WhatsApp fixes two flaws that could load malicious media

Meta released fixes for two security vulnerabilities in WhatsApp that affect iOS, Android and Windows. The company says there is no evidence either flaw has been exploited in the wild.

The first issue, tracked as CVE-2026-23866, involves how WhatsApp handles AI-generated ‘rich response messages’ that embed Instagram Reels. On affected iOS and Android versions, incomplete validation of those messages could cause the app to load media from a URL controlled by an attacker. In some cases that behavior can trigger operating system custom URL scheme handlers and prompt a device to open content from an untrusted source when a user views the message.

The second issue, CVE-2026-23863, affects WhatsApp for Windows builds earlier than version 2.3000.1032164386.258709. The Windows client did not correctly handle filenames containing embedded NUL bytes, allowing a file to appear as a harmless type in the app interface while being treated as an executable when opened. That filename mismatch can be used in social engineering attacks to trick a recipient into running code.

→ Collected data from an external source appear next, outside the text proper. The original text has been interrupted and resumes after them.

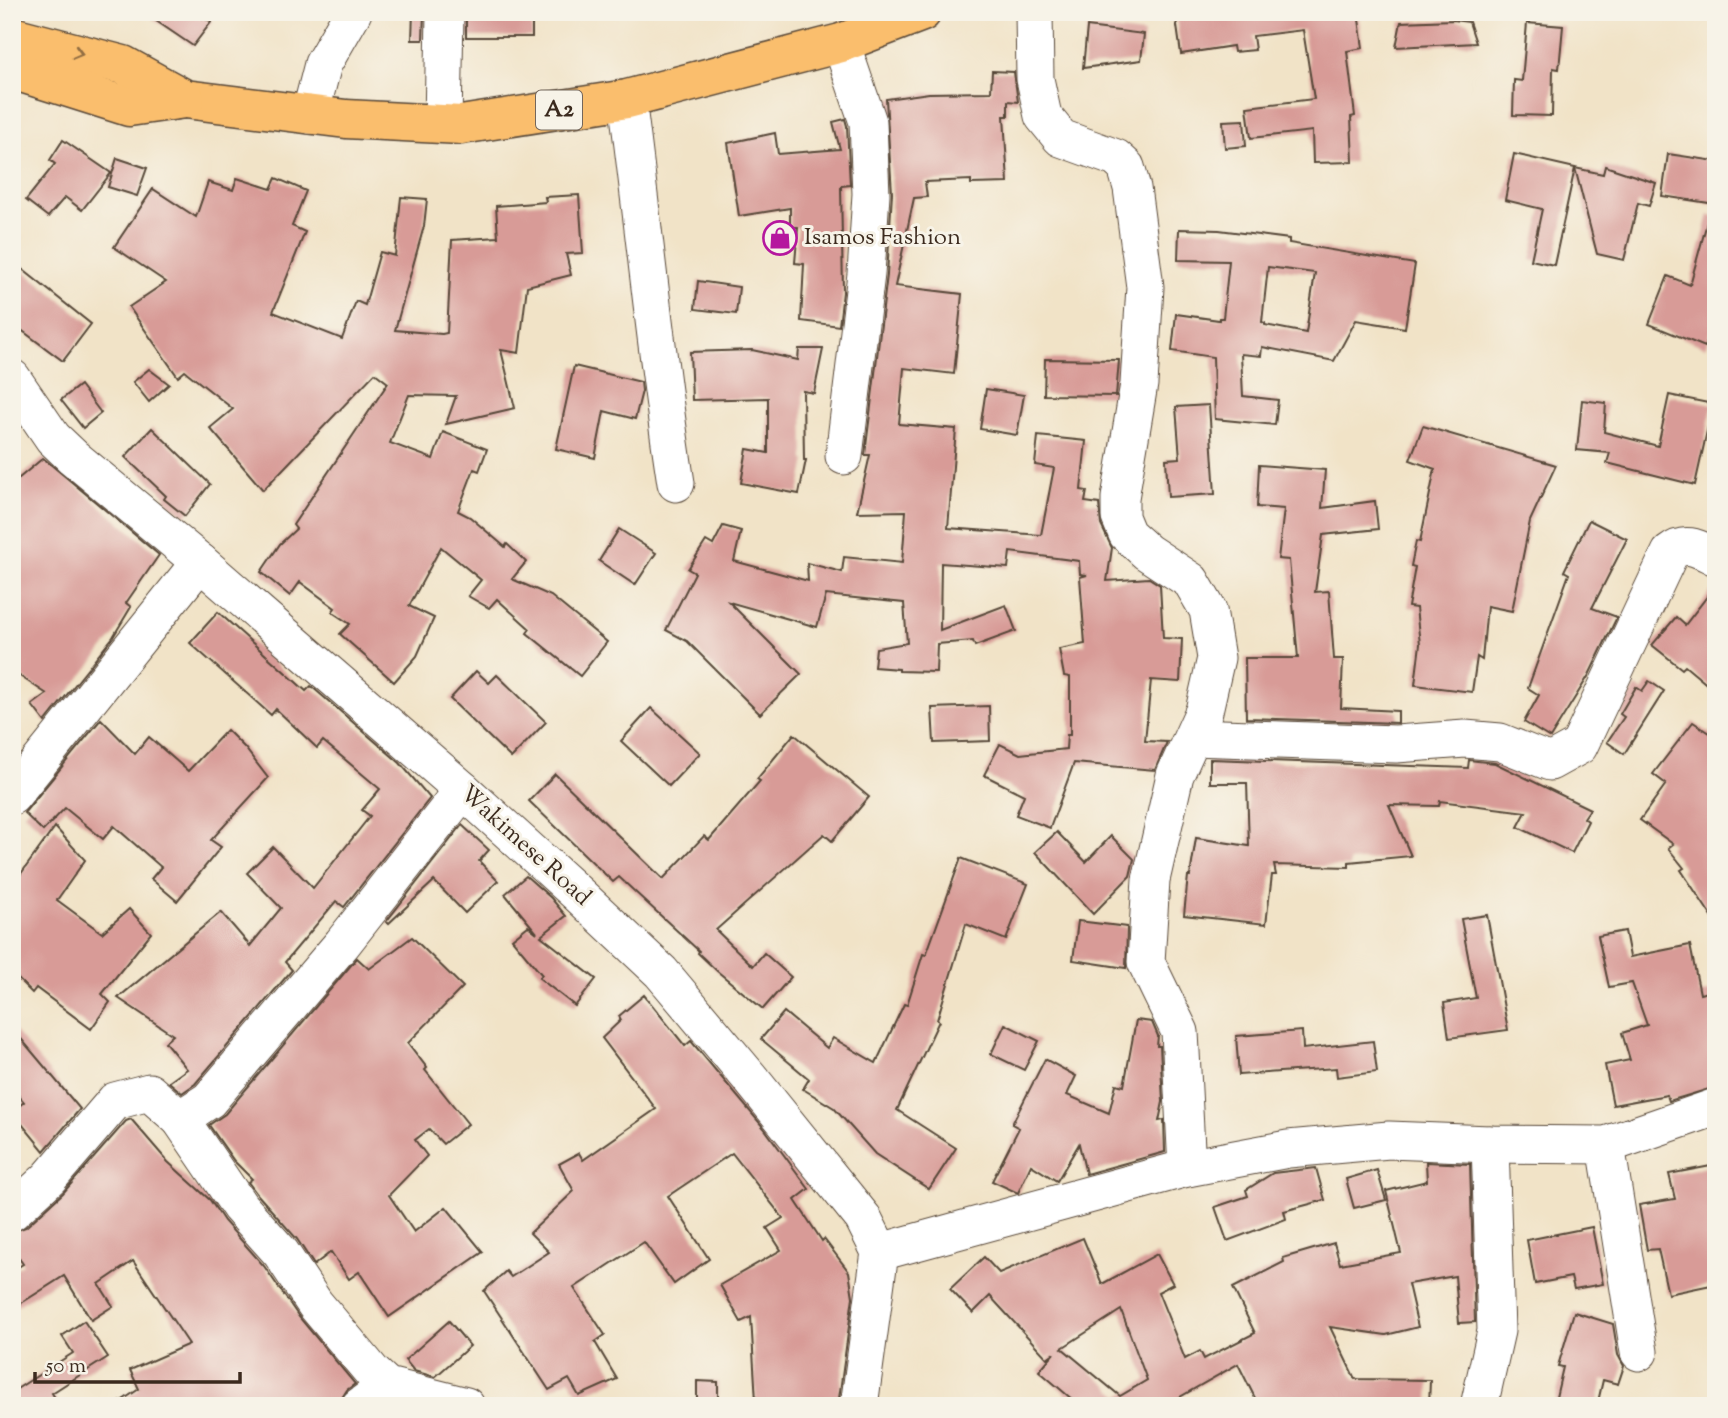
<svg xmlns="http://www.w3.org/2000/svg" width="1728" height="1418" font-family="'Sorts Mill Goudy',serif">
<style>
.building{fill:#d89b97;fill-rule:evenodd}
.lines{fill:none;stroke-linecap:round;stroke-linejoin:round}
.minor-casing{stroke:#564637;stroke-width:39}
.major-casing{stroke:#564637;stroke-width:41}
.highway-casing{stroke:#564637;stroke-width:41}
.minor{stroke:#fff;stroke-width:37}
.major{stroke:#fabe6d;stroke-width:38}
.highway{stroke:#fabe6d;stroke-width:38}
.oneway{stroke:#916d42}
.labels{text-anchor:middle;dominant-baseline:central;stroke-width:6;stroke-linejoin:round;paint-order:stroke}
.shield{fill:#f7f3e8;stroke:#73665b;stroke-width:2}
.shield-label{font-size:23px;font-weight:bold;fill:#3b2a1e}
.poi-label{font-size:24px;fill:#3b2a1e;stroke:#f7f3e8;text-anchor:start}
.street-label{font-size:24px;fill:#3b2a1e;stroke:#f7f3e8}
</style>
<rect width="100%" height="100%" fill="#f7f3e8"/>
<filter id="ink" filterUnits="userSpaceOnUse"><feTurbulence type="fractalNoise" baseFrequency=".0143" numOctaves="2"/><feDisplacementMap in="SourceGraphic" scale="14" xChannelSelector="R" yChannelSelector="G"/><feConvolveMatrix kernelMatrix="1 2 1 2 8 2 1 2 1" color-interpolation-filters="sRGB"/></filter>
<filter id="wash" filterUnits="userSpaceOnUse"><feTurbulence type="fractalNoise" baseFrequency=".00686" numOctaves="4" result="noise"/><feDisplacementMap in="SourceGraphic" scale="28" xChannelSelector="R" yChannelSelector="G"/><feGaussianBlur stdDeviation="1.57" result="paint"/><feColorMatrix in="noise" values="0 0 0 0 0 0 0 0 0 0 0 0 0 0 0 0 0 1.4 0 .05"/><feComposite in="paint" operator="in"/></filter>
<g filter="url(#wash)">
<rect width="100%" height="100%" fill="#f1e3c7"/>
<g id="blocks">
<g class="building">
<polygon points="143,12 196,12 195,16 212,21 193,46"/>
<polygon points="413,12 424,12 423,40 412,40"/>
<rect x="466" y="12" width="66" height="25"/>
<polygon points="1175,12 1358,12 1363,48 1347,51 1355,116 1351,117 1353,162 1313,163 1312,131 1251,138 1247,107 1314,99 1303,30 1253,36 1255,50 1234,52 1233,46 1181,54"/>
<polygon points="1453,20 1469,22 1476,43 1396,47 1401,22"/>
<polygon points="1527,23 1563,26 1559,69 1553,68 1552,116 1513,115 1514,80 1522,81"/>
<polygon points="1087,27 1144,34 1141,60 1083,68"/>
<polygon points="992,71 1014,72 1018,102 1008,101 1008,116 1004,116 1008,183 971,184 971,180 925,182 927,197 914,198 895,286 962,294 954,374 904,368 899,424 956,429 948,528 1041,535 1054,468 1035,465 1038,436 1086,441 1081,490 1087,491 1085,502 1099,504 1101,525 1112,548 1107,581 1149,578 1160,585 1163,638 1182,639 1180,682 1151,680 1145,741 1167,742 1155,770 1074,763 1050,828 1016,815 1024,795 984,775 1000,744 1020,754 1066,749 1067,735 1070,735 1070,677 1064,676 1059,649 1085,644 1080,577 1087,575 1080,574 1079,561 1010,552 1008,568 941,563 940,630 1006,605 1016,631 975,646 973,641 937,644 936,672 899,671 899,669 874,667 876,648 907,643 904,603 826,595 817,627 729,602 801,674 760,714 687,641 666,630 695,573 688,569 706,541 713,545 723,526 741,531 734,561 808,581 807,563 842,572 844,557 902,563 906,511 857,512 870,455 865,455 887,275 892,193 886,99 929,93 991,92"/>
<polygon points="845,119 847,126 850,185 841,186 843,292 839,326 801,321 804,264 795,263 798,227 790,227 790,208 739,216 728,143 775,133 778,154 840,149 833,122"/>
<polygon points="1244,120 1246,146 1225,148 1223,121"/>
<polygon points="63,140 111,173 82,210 65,197 48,217 26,200 55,164 50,160"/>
<polygon points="1514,154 1575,168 1554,265 1531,260 1542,209 1505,200"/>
<polygon points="1668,154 1716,161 1716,204 1662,196"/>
<polygon points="117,158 147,168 137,196 108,187"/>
<polygon points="1605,166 1656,183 1649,206 1638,203 1624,260 1597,254 1575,168 1603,174"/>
<polygon points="237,178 271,189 276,178 306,191 292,226 305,232 273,312 342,339 356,301 365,305 380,252 395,256 401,197 427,199 424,226 395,330 442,334 447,333 452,240 498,237 496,206 546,202 545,197 579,195 583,253 566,254 571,275 527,286 519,353 501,350 515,408 446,424 456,396 409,395 390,443 433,459 443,432 487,449 479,471 474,469 458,511 470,517 505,547 507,544 526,562 512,579 551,596 607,642 580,676 527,633 530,629 497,599 489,608 468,596 481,580 441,547 409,606 434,618 417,656 394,682 340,634 350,624 332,612 335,608 300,582 290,596 261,572 280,544 296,529 293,525 388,383 375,373 263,490 210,428 233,409 185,371 178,377 129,307 166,282 114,247 153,189 196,217 208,182 233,190"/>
<polygon points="1709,215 1716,216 1716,319 1705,347 1649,324 1668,276 1690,285"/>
<path d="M1179,229L1219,230L1289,239V243L1415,264L1405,328L1356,320L1334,361L1262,347L1261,356L1241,354L1243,396L1278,400L1275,425L1215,419L1213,357L1172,351L1176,314L1219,320V318H1223L1229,261L1178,260ZM1268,267L1315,273L1306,333L1265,325V323L1262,322Z"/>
<polygon points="12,261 91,324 63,361 12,323"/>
<polygon points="698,281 739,287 736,314 695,309"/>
<polygon points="799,349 823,349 814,393 803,391 804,460 806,460 799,494 741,483 747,449 768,453 768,398 692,400 690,352 752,350 798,360"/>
<polygon points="1045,359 1119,360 1116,396 1044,395"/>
<polygon points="574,366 641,382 642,391 635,419 604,411 595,458 556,449"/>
<polygon points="149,369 169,384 149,402 133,382"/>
<polygon points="80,385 101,413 83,428 61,400"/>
<polygon points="986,389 1024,395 1017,435 980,429"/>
<polygon points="1669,395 1713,404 1695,485 1607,463 1610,453 1577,450 1582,400 1606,403 1604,432 1658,446"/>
<polygon points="1209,405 1215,494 1168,497 1166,459 1180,458 1176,407"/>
<polygon points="1423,426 1556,465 1530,521 1512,611 1487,606 1482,660 1477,657 1472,692 1415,685 1420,644 1416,608 1408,607 1415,567 1411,566 1416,541 1420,542 1435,469 1410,460"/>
<polygon points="152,428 210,484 185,516 164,499 166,496 125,457"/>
<polygon points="43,458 159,555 126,603 131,607 113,637 45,722 32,705 47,694 12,671 12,484"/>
<polygon points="1259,465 1325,470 1322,508 1375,501 1378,529 1323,535 1315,592 1329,591 1334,659 1343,659 1341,708 1398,711 1398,723 1246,718 1245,658 1298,658 1289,560 1278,559 1284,509 1257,507"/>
<polygon points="1589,520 1627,539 1592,608 1617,617 1589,675 1550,738 1524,722 1539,695 1528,688 1569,574 1564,571"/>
<polygon points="619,529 656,553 635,585 599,561"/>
<polygon points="1716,585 1716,692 1685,666 1682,669 1652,645 1676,617 1685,625"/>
<polygon points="218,612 306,691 311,686 400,763 430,798 344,907 336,901 285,962 292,970 195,1084 182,1093 169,1082 187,1069 165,1042 173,1035 118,998 221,912 250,946 281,908 247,873 273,847 313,888 370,816 362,810 380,789 323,741 317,748 276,709 271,715 190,643"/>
<polygon points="476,671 489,683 497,675 546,722 511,758 450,699"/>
<polygon points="1649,681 1664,691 1624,754 1607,742 1624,717 1620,714 1636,687 1642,691"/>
<polygon points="989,706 990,741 934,743 932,708"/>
<polygon points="651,708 700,753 669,786 621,741"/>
<polygon points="101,719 135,754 149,737 188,771 227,730 245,748 268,778 211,840 221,847 177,901 151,879 161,867 114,826 103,839 65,808 43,831 24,813"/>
<polygon points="1693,722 1716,737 1716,923 1681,870 1684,868 1668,848 1673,844 1640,820 1666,784 1653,774"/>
<polygon points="794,734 869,797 832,841 824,834 716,930 753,966 764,953 791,977 763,1009 717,971 698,953 699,951 619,877 613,882 529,801 555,774 663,879 704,836 709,840 760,781 757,779"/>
<polygon points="1210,759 1468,768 1469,760 1495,763 1590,809 1584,818 1588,821 1572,853 1518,827 1526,812 1440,801 1439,806 1389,805 1411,856 1349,862 1349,867 1274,865 1276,875 1272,875 1266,924 1184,915 1188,876 1190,876 1196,838 1249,846 1247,783 1210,783"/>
<polygon points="462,825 489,850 479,861 498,881 465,913 434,881 388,924 386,922"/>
<polygon points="55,827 85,860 57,900 102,933 129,909 151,933 102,994 110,1002 91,1029 36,988 32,993 12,973 12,886"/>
<polygon points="1057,832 1086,862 1111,836 1134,859 1130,876 1093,914 1035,852"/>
<polygon points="961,858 1028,884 1006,940 966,924 937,1020 939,1021 897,1110 956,1148 929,1189 875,1154 834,1108 803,1089 809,1079 761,1039 784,1012 827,1048 833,1038 876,1063 904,1004 907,1005 923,954 926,955"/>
<polygon points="526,876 551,898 566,916 541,936 596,979 575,1006 539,978 542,975 512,939 528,926 537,933 505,894"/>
<polygon points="1487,915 1508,1030 1449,1038 1444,1003 1476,998 1461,919"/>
<polygon points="1078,921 1127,927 1126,968 1073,960"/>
<polygon points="1625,931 1630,957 1690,945 1700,994 1712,991 1716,1008 1716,1087 1669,1101 1667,1095 1613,1105 1605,1065 1630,1060 1622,1033 1647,1025 1632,983 1609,987 1598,936"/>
<polygon points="412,937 463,987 408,1043 427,1068 425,1070 468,1124 443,1144 429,1129 415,1140 427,1156 389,1195 414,1232 446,1207 483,1252 389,1317 359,1272 349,1279 331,1252 314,1265 297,1239 257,1194 248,1182 252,1179 234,1161 209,1125 225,1114 357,958 369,969"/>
<polygon points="644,995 685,1046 691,1041 764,1128 809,1189 795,1200 822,1241 824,1239 849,1272 853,1297 838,1406 774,1406 774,1401 756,1401 751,1317 741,1322 720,1285 781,1250 767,1228 783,1218 732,1153 668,1196 709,1259 674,1284 644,1242 574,1288 605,1335 595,1342 617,1379 579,1396 569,1379 549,1390 484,1291 506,1271 511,1277 549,1252 530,1233 574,1191 559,1164 579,1153 583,1160 656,1109 602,1038 621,1020 619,1016"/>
<polygon points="1136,1020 1152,1022 1158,1036 1157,1046 1160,1046 1163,1102 1159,1121 1164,1120 1165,1152 1086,1174 1079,1144 1057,1181 1031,1165 1018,1193 992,1181 1019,1128 1012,1124 1045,1059 1076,1076 1067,1095 1109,1113 1116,1084 1124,1086"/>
<polygon points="1005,1024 1039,1041 1024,1070 991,1054"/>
<polygon points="12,1028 80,1109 44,1151 12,1112 24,1102 12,1088"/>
<polygon points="1302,1031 1303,1049 1373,1041 1377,1072 1337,1077 1336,1068 1239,1075 1236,1036"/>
<polygon points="131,1119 168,1162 210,1200 224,1221 264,1266 299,1317 355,1384 347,1390 340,1401 331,1406 114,1406 139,1389 130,1370 189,1344 133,1261 99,1284 113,1306 91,1320 64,1276 12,1309 12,1271 23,1264 12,1248 12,1232 26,1227 63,1193 126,1121"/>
<path d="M1426,1162L1470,1164L1475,1322L1459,1323L1455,1276L1408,1284L1418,1327L1386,1335L1330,1327L1355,1379L1430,1380L1429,1406H1259L1238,1364L1164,1406H1080L1039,1371L1054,1353L1047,1358L990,1296L973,1313L950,1289L984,1257L999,1273L1083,1238L1102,1284L1157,1254L1173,1284L1158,1292L1185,1359L1200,1351L1204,1359L1255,1333L1233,1288L1284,1262L1283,1258L1334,1243L1340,1264L1401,1253L1386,1191L1427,1181ZM1121,1310L1147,1380L1120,1396L1062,1348Z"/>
<polygon points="1716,1165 1716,1284 1668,1294 1658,1249 1647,1250 1639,1205 1675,1199 1669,1174"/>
<polygon points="1316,1168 1325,1200 1284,1211 1286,1219 1227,1241 1215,1207 1248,1196 1246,1190 1273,1173"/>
<polygon points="1377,1170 1386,1200 1354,1208 1346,1179"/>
<polygon points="1592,1227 1603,1284 1574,1289 1571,1277 1535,1284 1527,1240"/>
<polygon points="1574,1312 1613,1324 1618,1355 1624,1366 1618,1384 1603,1380 1597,1406 1554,1406 1563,1367 1558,1366"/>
<polygon points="84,1321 108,1357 52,1393 60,1406 12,1406 12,1392 73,1353 62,1336"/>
<polygon points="449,1321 470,1346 435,1377 414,1371 405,1360"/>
<polygon points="697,1381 718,1382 718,1406 697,1406"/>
</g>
</g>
</g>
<g filter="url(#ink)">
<use href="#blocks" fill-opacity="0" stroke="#564637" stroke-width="2"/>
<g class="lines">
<g class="minor-casing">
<g id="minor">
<polyline points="1034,12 1035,79 1043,116 1061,138 1116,158 1126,167 1132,188 1145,287 1139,384 1120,498 1120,517 1127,534 1147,552 1191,581 1208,610 1216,658 1204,711 1175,775 1151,880 1146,962 1180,1032 1187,1168"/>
<polyline points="841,43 868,122 871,194 866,274 844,456"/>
<path d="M627,99C644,227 656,355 676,483"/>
<polyline points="310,115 323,64 353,12"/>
<polyline points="443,124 445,12"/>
<polyline points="12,378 53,438 73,457 200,562 463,790 579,895 661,972 750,1078 863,1218 880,1252 859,1406"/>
<path d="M1193,737L1396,744L1465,739L1500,742L1550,762L1579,746L1670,553C1686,540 1699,549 1716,557"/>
<polyline points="463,790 342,944 209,1100 180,1119 240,1207 281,1253 315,1304 373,1373 387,1386 466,1406"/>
<polyline points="12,796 200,562"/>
<polyline points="1606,1145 1639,1352"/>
<polyline points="12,1212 49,1178 115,1101 149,1092 180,1119"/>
<polyline points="880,1252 1187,1168 1288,1149 1389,1140 1490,1144 1606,1145 1716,1107"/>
<polyline points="360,1406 387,1386"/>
<polyline points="1479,1406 1496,1331 1490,1144"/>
</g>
</g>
<g class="major-casing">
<polyline id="major" points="185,99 346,119 461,125 627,99 841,43 922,12"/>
</g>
<g class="highway-casing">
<g id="highway">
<polyline points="12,36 123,65 185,99"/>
<polyline points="12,70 129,107 185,99"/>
</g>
</g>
<use href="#minor" class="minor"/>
<use href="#major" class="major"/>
<use href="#highway" class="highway"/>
</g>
<defs><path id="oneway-chevron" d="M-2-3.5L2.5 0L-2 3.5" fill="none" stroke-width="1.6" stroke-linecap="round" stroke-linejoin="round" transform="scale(1.75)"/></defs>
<use class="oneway" href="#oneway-chevron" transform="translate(78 53) rotate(15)"/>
</g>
<defs>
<g id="shop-ring" transform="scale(1.75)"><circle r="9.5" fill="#f7f3e8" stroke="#b5179e" stroke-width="1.5"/><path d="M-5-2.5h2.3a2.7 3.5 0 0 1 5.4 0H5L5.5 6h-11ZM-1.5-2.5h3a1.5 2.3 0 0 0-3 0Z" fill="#b5179e"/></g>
</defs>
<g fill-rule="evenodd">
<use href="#shop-ring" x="780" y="238"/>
</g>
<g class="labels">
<rect class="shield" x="536" y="90.5" width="46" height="39" rx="5"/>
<g class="shield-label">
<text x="559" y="110">A2</text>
</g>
<g class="poi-label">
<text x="804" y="238">Isamos Fashion</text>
</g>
<g class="street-label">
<text transform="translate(525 846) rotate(42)">Wakimese Road</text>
</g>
</g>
<rect width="1728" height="1418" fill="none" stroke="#f7f3e8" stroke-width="42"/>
<path d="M35 1372v10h205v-10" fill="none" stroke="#3b2a1e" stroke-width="3.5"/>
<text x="46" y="1372" font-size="21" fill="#3b2a1e" stroke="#f7f3e8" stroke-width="5" paint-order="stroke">50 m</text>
</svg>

Meta’s advisory notes that neither bug automatically infects devices and that the company has not identified real-world exploitation. The advisory also warns that the flaws reduce the effort required for attackers to deceive users and could be chained with other vulnerabilities to produce more serious compromises. Meta recommends users install the updates when they become available.

Android users can update WhatsApp from the Google Play Store by opening the store, locating WhatsApp Messenger and tapping Update when the button appears. iPhone users should open the App Store, tap their profile icon, find WhatsApp in the list and tap Update, or search for WhatsApp if it does not appear under recent updates. Windows users can check the app version by clicking their profile picture in WhatsApp, selecting Help and feedback, and comparing the number to 2.3000.1032164386.258709; updates are delivered through the Microsoft Store and require restarting the app to apply the patch.

Security teams and users are advised to be cautious with unsolicited messages, verify the origin of unexpected attachments and avoid opening unknown links. Keeping messaging apps and operating systems updated reduces the chance that crafted messages or disguised files will succeed when used in attacks.